Apart from the cases in which clear selection signals are present, there are a number of cases in which genes have been deactivated by mutation but are still present in several people in this data set. This has been seen a few times and ran into a bit of confusion. In many cases, we have no idea what the gene is doing and so we cannot say whether or not we should be surprised by its loss. In other cases, based on studies of its loss in mice, the gene actually appears to be essential. In time, we will likely get closer to understanding what is going on, but each of these genes must be studied individually.
The beginning of a story
While this represents a great effort to understand the common genetic history of humankind, it is more of a prologue than a full story. We are closer to capturing the full diversity of the African population, but we are not done yet. And we have been able to gather more information about some of the migrations we know of in Africa, but we haven't gotten to the point where we can infer the migrations we don't know about.

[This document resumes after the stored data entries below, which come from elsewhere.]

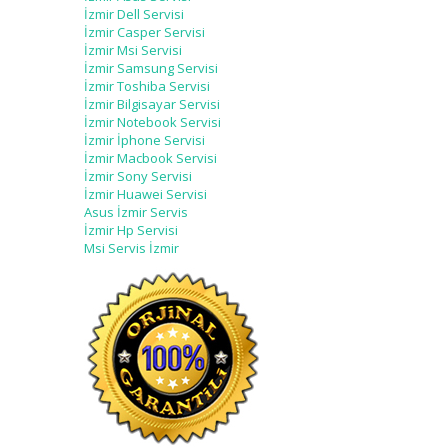
İzmir Dell Servisi
İzmir Casper Servisi
İzmir Msi Servisi
İzmir Samsung Servisi
İzmir Toshiba Servisi
İzmir Bilgisayar Servisi
İzmir Notebook Servisi
İzmir İphone Servisi
İzmir Macbook Servisi
İzmir Sony Servisi
İzmir Huawei Servisi
Asus İzmir Servis
İzmir Hp Servisi
Msi Servis İzmir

This latter point is quite critical. At this stage, we can examine a piece of DNA and determine that it is likely from a West African population, for example. But we can't say much about how it ended up in West Africa in the first place. There is evidence that African populations picked up DNA from earlier branches of the human family tree, just as Eurasian populations picked up archaic DNA from Neanderthals. However, without fossil or DNA-based descriptions of these branches, they remain "ghost lines" that are invisible to us. It is possible that a small percentage of the sequences we are currently assigning to an African region belong to one of these branches and we do not yet have the tools to identify them.
Nature, 2020. DOI: 10.1038 / s41586-020-2859-7 (About DOIs).